We even took the risk of moving to a new house just 4 days before my delivery and until 2 days I was driving with my bulge out to the ‘Banjara market’ with my FIL to purchase another shoe rack! Yes I was going all insane and Gaga about the fact that since I have already faced it, it’s going to be easy this time (atleast this is what everybody had told me). And as my daughter was just 2.5 years at the time of my second delivery so hubby needed to stay at home and so I pre-informed my Mom to come on the said date, directly in the hospital and stay with me while I could recover and get discharged. One day before my c-sec I booked the cab and did all my aneasthia and pre-opertation formalities, I was really unsure whether that all was to impress others about how easy a c-sec can be or labeling up my own fears who by that time had clambered up to the edge!
And after a gluttonous feast and fasting for 12 hours afterwards, I finally touched down my destine, I was going to deliver at half past two! Within few minutes I was transformed from a preggo to a patient; cannuala on my hand, needles on, make-up washed off, jewelries worn out, legs cleaned up and a sober face to wait for my turn. Yes there were so many surgeries happening that day and when the attendants brought me to the OT area on a wheelchair, I hurriedly kissed my hubby who wasn’t allowed to come inside. I thought it will be get over in an hour but then I was told to wait, OT wasn’t available. They parked my WC at one corner of the waiting room and smiled at me, ‘you need to wait’. And in those moments, I sensed that I’m going to be cut into pieces, again!
I got scared at this idea but I was also very sleepy as I hardly had any sleep the night before. At that point I suddenly wanted to run out, hug my husband and request him to take me home; I wanted to go back to my daughter who had no clue about where her Mommy had gone and why was she crying in the morning lifting her up with full tummy out? I wanted to cry inconsolably the very moment but there was an elderly patient lying next to me with a deep visible wound on his forehead, he was sleeping. I suddenly longed for a sleep but before I could rest my head, one of the doctors came to me and signaled his staff to bring me inside the OT.
And then as if things were in some auto-recap mode, I spotted him, with all the teeth equating with his cheeks, my anesthetic; the most important person for me who had to inject me to the level when all my pains would turn into mere hallucinations. He waved me a big hi but I was already in my half-sleep, still I could notice all. I saw a table full of medical equipment, all kinds of scissors, forceps, needles, knives, gloves, retractors (did I mention I had a thing for that?) and what not! And there I was surrounded with more than half-dozen people all ready to incise me, and there, in that moment, I still hoped for a kick, that ‘magical push’.

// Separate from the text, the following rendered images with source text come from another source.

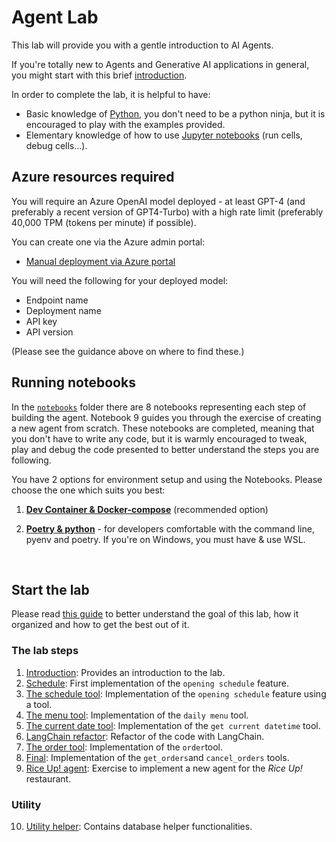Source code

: # Agent Lab

This lab will provide you with a gentle introduction to AI Agents.

If you're totally new to Agents and Generative AI applications in general, you might start with this brief [introduction](docs/agent-introduction.md).

In order to complete the lab, it is helpful to have:

- Basic knowledge of [Python](https://python.org), you don't need to be a python ninja, but it is encouraged to play with the examples provided.
- Elementary knowledge of how to use [Jupyter notebooks](https://jupyter.org/) (run cells, debug cells...).

## Azure resources required

You will require an Azure OpenAI model deployed - at least GPT-4 (and preferably a recent version of GPT4-Turbo)
with a high rate limit (preferably 40,000 TPM (tokens per minute)  if possible).

You can create one via the Azure admin portal:

- [Manual deployment via Azure portal](./docs/manual-deployment-in-azure-portal.md)

You will need the following for your deployed model:

- Endpoint name
- Deployment name
- API key
- API version

(Please see the guidance above on where to find these.)

## Running notebooks

In the [`notebooks`](./notebooks/) folder there are 8 notebooks representing each step of building the agent. Notebook 9 guides you through the exercise of creating a new agent from scratch.
These notebooks are completed, meaning that you don't have to write any code, but it is warmly encouraged to tweak,
play and debug the code presented to better understand the steps you are following.

You have 2 options for environment setup and using the Notebooks. Please choose the one which suits you best:

1. [**Dev Container & Docker-compose**](./docs/environment-setup-devcontainer.md) (recommended option)

2. [**Poetry & python**](./docs/environment-setup-local-virtualenv) - for developers comfortable with the command line, pyenv and poetry. If you're on Windows, you must have & use WSL.

<br>

## Start the lab

  Please read [this guide](docs/understanding-the-use-case.md) to better understand the goal of this lab, how it organized and how to get the best out of it.

### The lab steps  

1. [Introduction](notebooks/01_intro.ipynb): Provides an introduction to the lab.
2. [Schedule](notebooks/02_get_schedule.ipynb): First implementation of the `opening schedule` feature.  
3. [The schedule tool](notebooks/03_get_schedule_tool.ipynb): Implementation of the `opening schedule` feature using a tool.
4. [The menu tool](notebooks/04_get_menu_tool.ipynb): Implementation of the `daily menu` tool.
5. [The current date tool](notebooks/05_get_current_date_tool.ipynb): Implementation of the `get current datetime` tool.
6. [LangChain refactor](notebooks/06_use_langchain.ipynb): Refactor of the code with LangChain.
7. [The order tool](notebooks/07_order_tool.ipynb): Implementation of the `order`tool.
8. [Final](notebooks/08_final.ipynb): Implementation of the `get_orders`and `cancel_orders` tools.
9. [Rice Up! agent](./notebooks/09_riceup_agent.ipynb): Exercise to implement a new agent for the *Rice Up!* restaurant.

### Utility

10. [Utility helper](notebooks/99-db_utility.ipynb): Contains database helper functionalities.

“I don’t need to be operated; look my baby wants to come on her own”; yes that was a just a wink in my mind
But there was hardly anyone to listen to me, they were meant to operate. The probabilities of VBAC were quite rare, tried that option before, I was still not dilated enough, I never felt any contractions, and 39 weeks had passed already!
’ Are you good?’, ‘You will be fine’, ‘you have done this before’; yes that my second experience but it was going to be the first time for my second baby.
I closed my eyes in vain and within seconds, I had started to feel that numbness once again.
I didn’t wanted to see those needles again, I was sure, I was going to cry!